**Data**
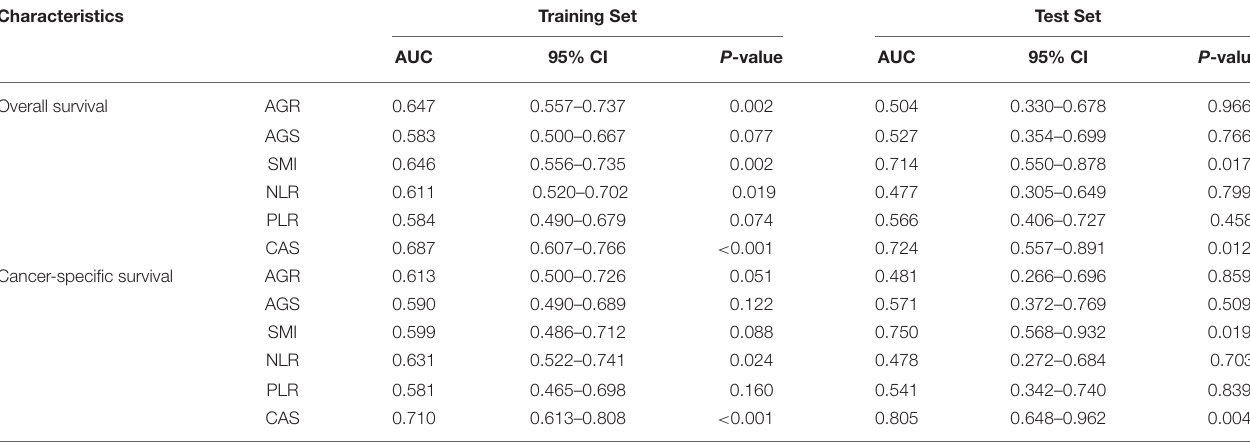
TABLE 5 | Accuracy of AGR, AGS, SMI and CAS in predicting overall survival (OS) and cancer-specific survival (CSS) by assessing the area under the curve (AUC) in the training and test sets. Characteristics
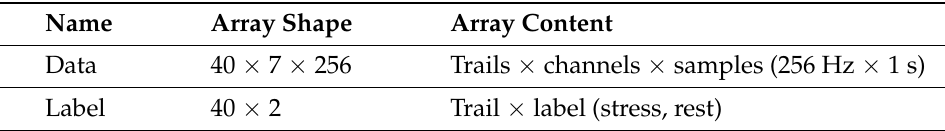
Table 1. A summary of Dataset Structure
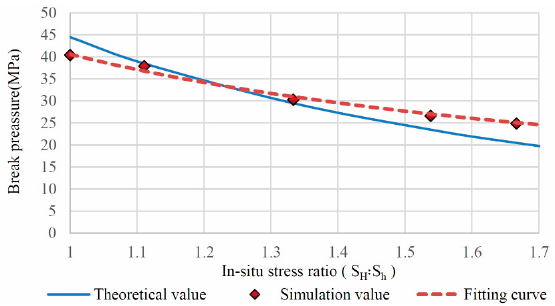
Figure 8. Breakdown pressures obtained from modeling and theoretical calculation based on Equation (16) at different in situ stress ratio ( S H : S h ).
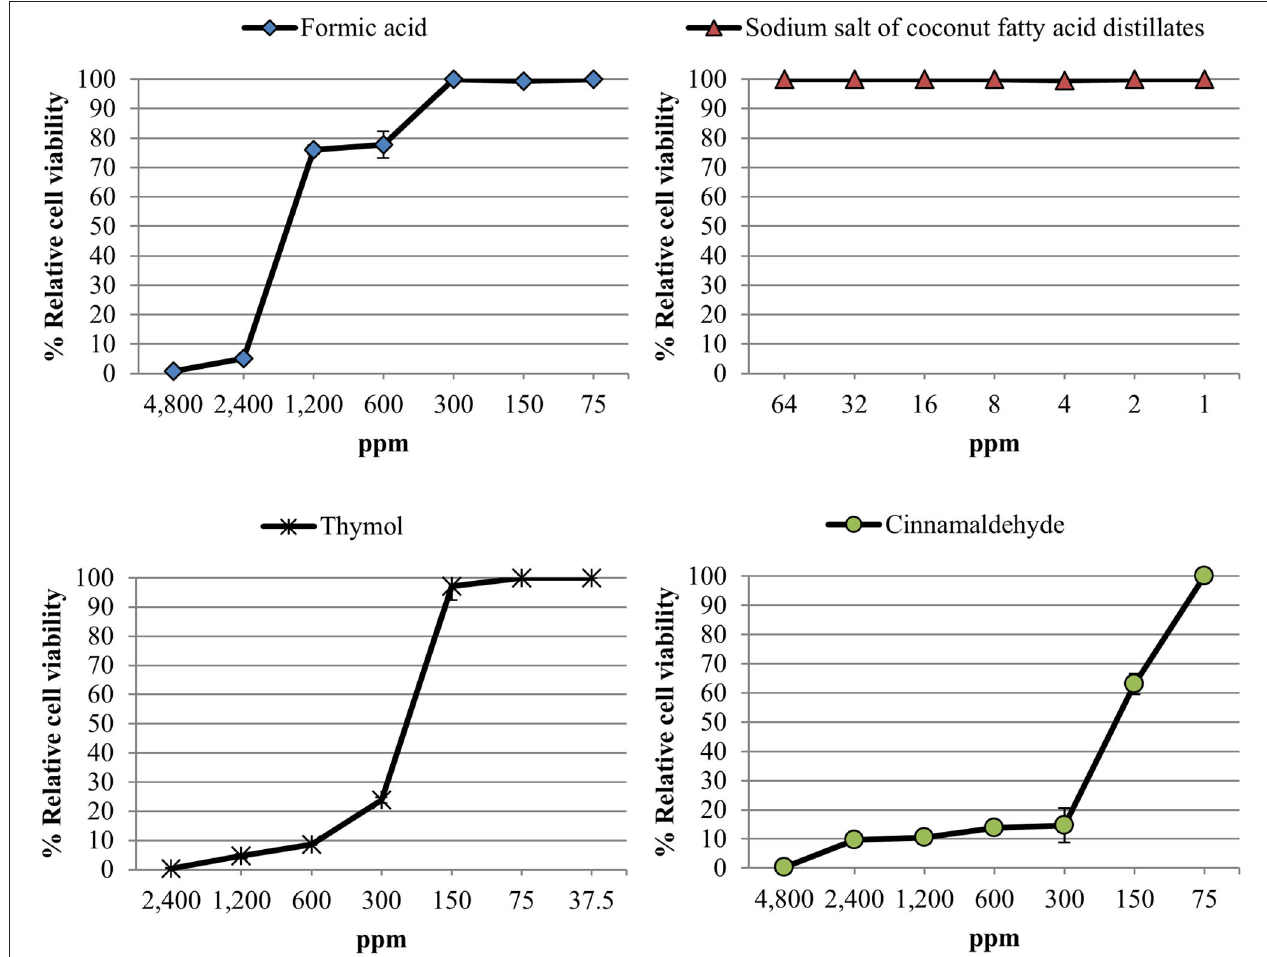
FIGURE 1 | Relative cell viability rate [(mean fluorescence of treated well/mean fluorescence of control well) × 100] measured using an alamarBlue assay after exposure of Vero cell monolayers for 48h to different concentrations of each compound tested. Data are expressed as mean of the three independent replicates ± standard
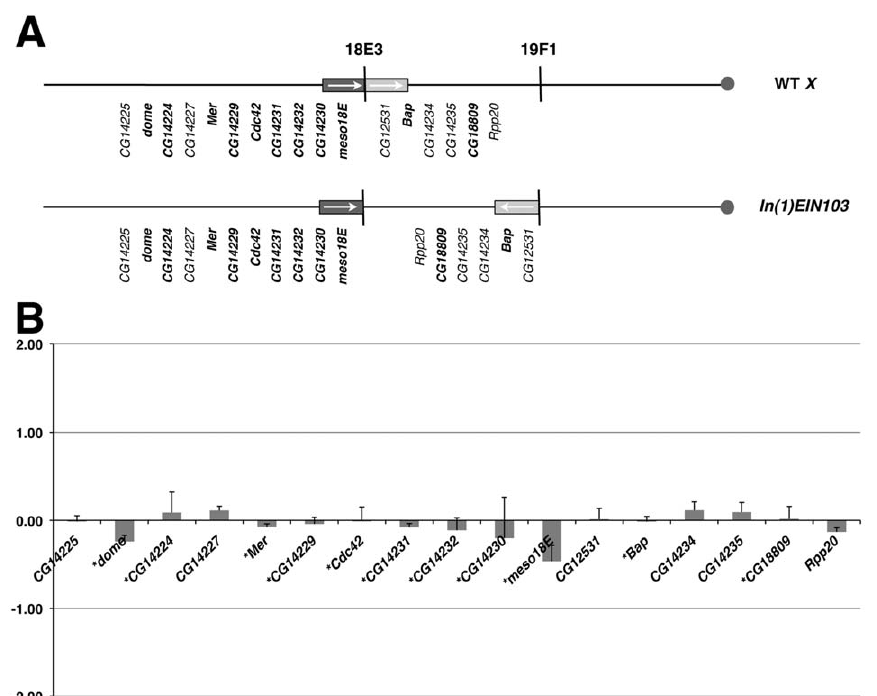
Figure 3. Disrupting an embryo gene expression neighbourhood. (A) In(1)EIN103 disrupts an embryo neighbourhood at 18E; the genes in the neighbourhood and their location in the wild type and inverted chromosomes is indicated. (B) Graph of gene expression ratios from a microarray comparison of In(1)EIN103 and its uninverted progenitor. The y -axis represents log2 expression ratios.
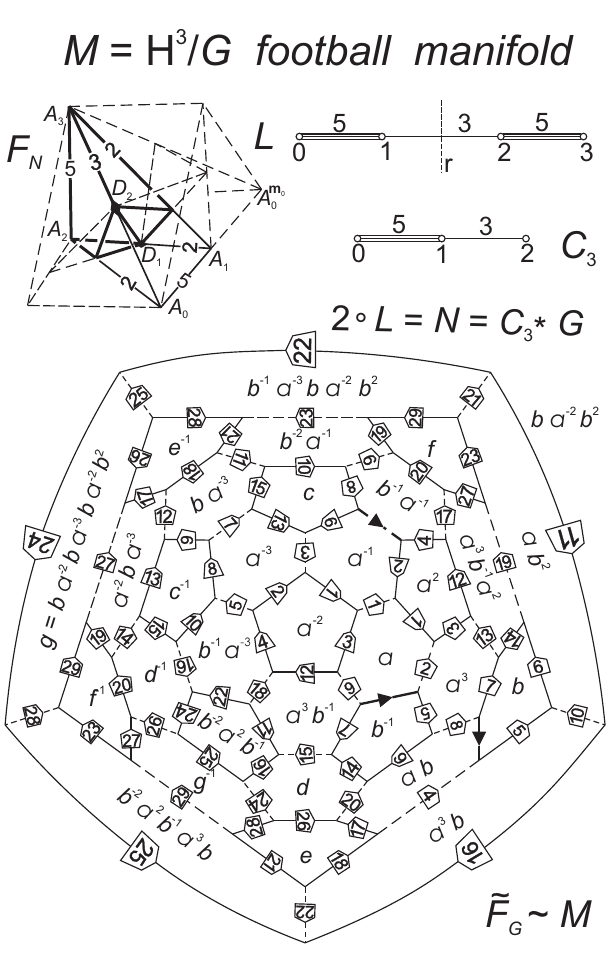
Figure 4. The hyperbolic football manifold for the Archimedean solid { 5,6,6 } and fullerenes.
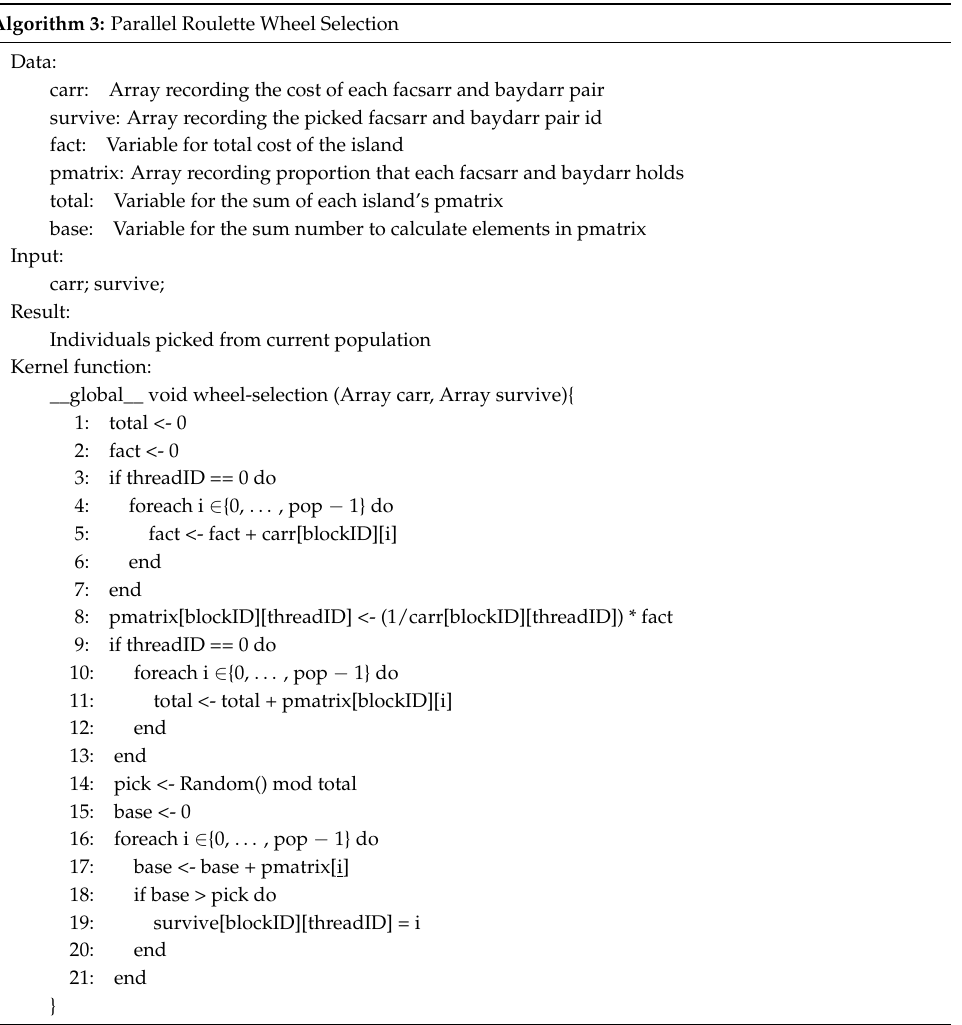
Figure 8. Parallel roulette wheel selection of SEL_RL. Algorithm 3: Parallel Roulette Wheel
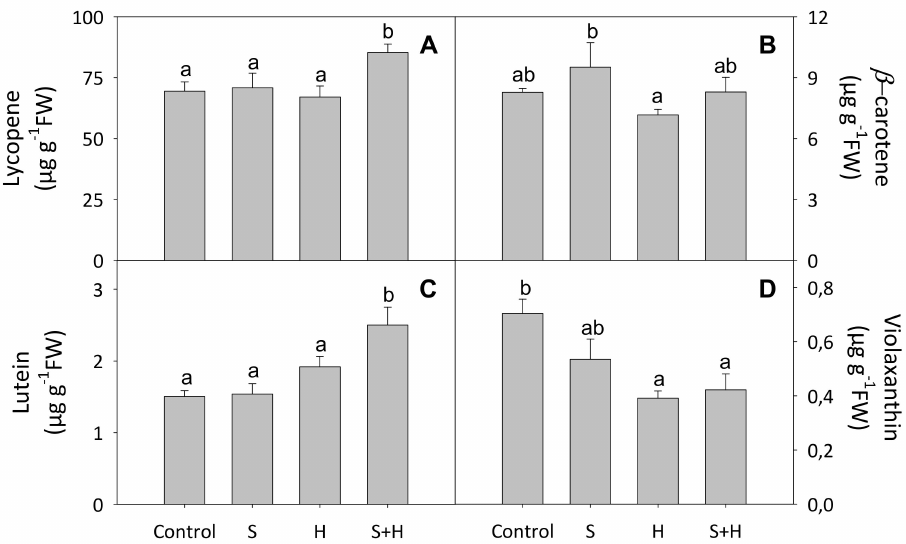
Figure 7. Concentration of lycopene ( A ), β -carotene ( B ), lutein ( C ) and violaxanthin ( D ) ( µ g g − 1 fresh weight) in tomato fruits under control (C), saline (S) and heat conditions (H) or the combination of salinity and heat (S + H). Values are means ± SE ( n = 6). Different letters indicate significant differences between means according to Duncan’s test at the 5%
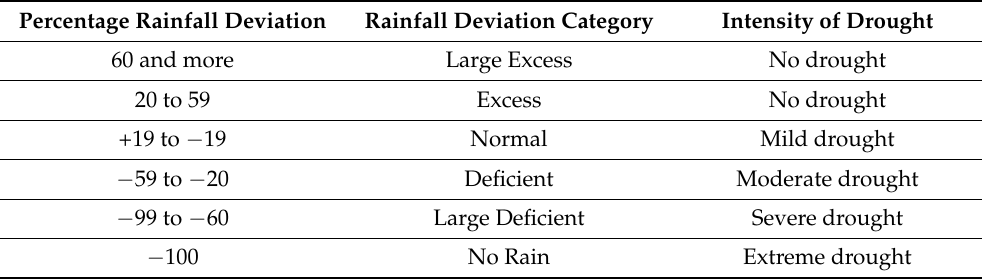
Table 4. Drought intensity based on the percentage departure of rainfall from the normal value given by IMD, 1971. Percentage Rainfall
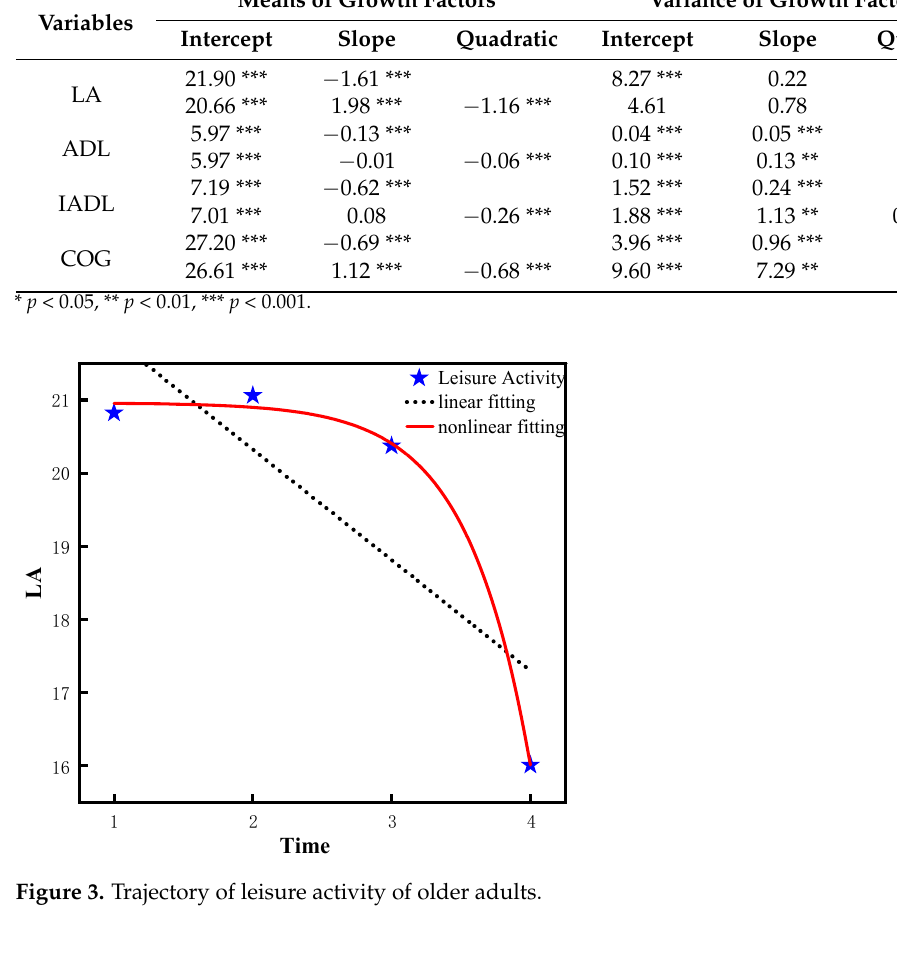
Figure 4. Trajectory of ADL ability of older adults.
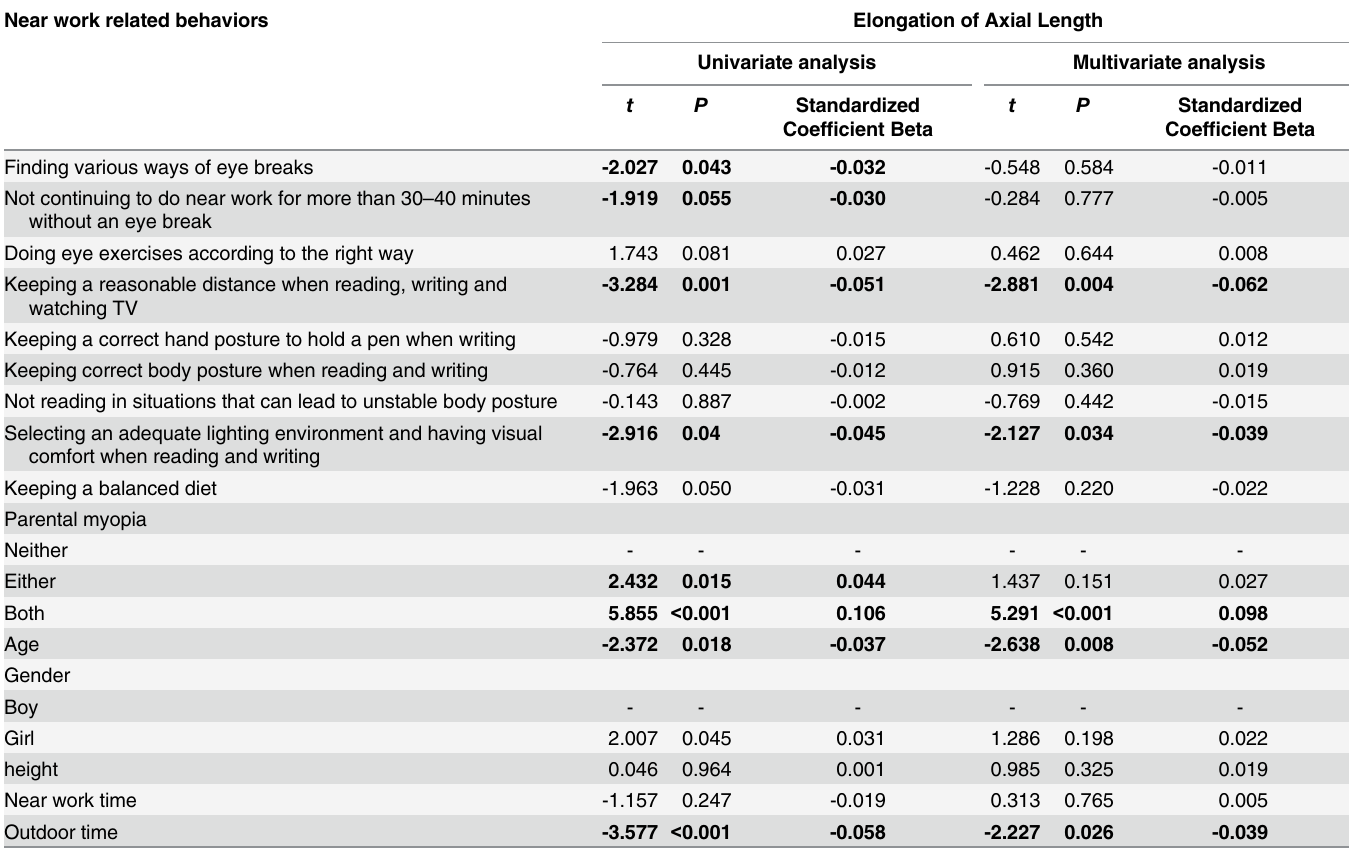
Table 3. Near work related behaviors associated with elongation of axial length within one year in students of grade 1 to 4 in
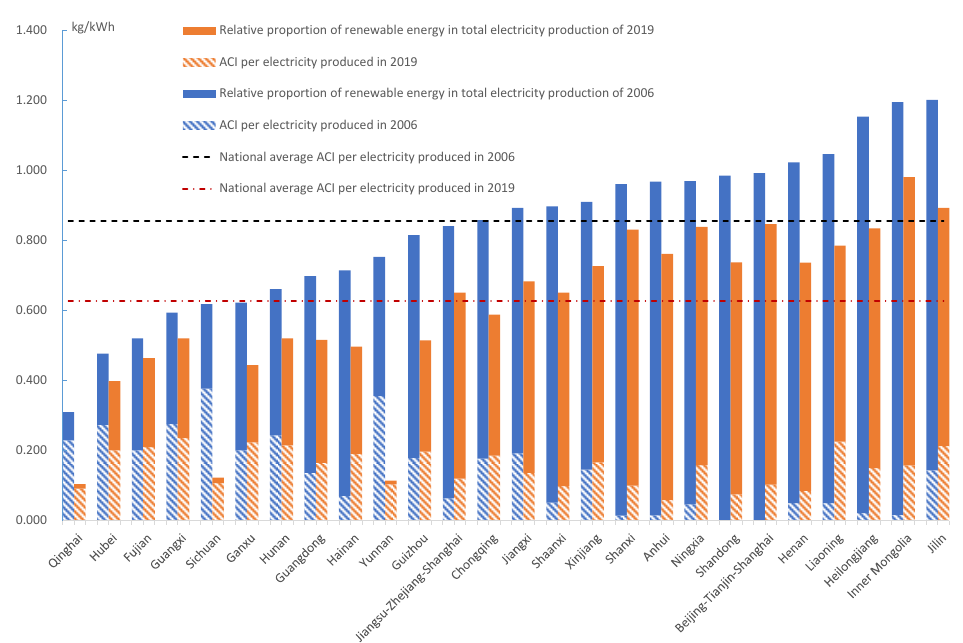
Figure 4. ACIP and proportion of renewable energy of Chinese mainland provinces, 2006 and 2019 (No data for Tibet).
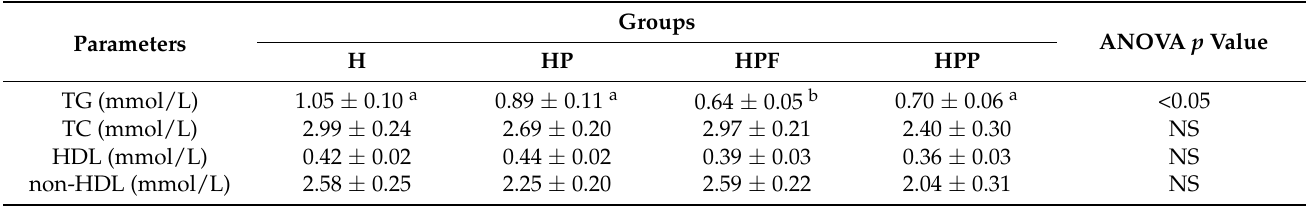
Table 3. Plasma lipid profile of rats fed the experimental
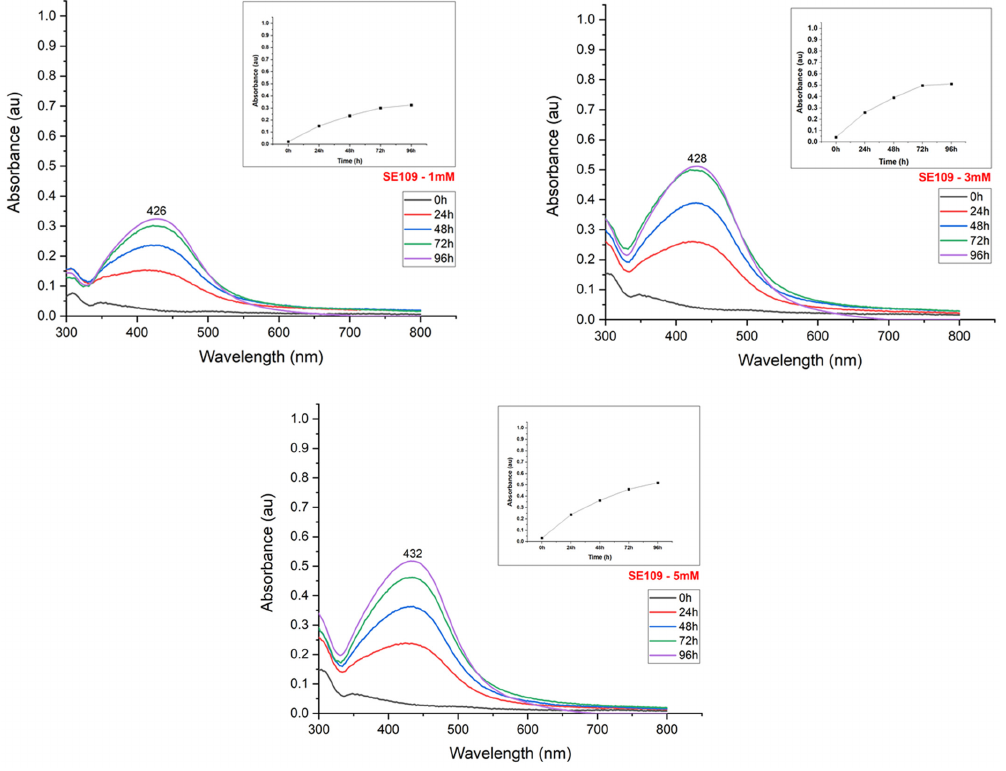
Figure 4. UV-Visible absorption spectrum of the evaluation of the effect of silver nitrate concentration on the synthesis of silver nanoparticles using an extract of the fungus B. bassiana (isolate SE109).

**What to produce**
Give again the stretch of lines above from the one with "Figure 4. The" through the one with "Figure 8. Parallel", both ends kept, and copy no pictures.

**Exercise result**
Figure 4. The hyperbolic football manifold for the Archimedean solid { 5,6,6 } and fullerenes.
Figure 8. Parallel roulette wheel selection of SEL_RL. Algorithm 3: Parallel Roulette Wheel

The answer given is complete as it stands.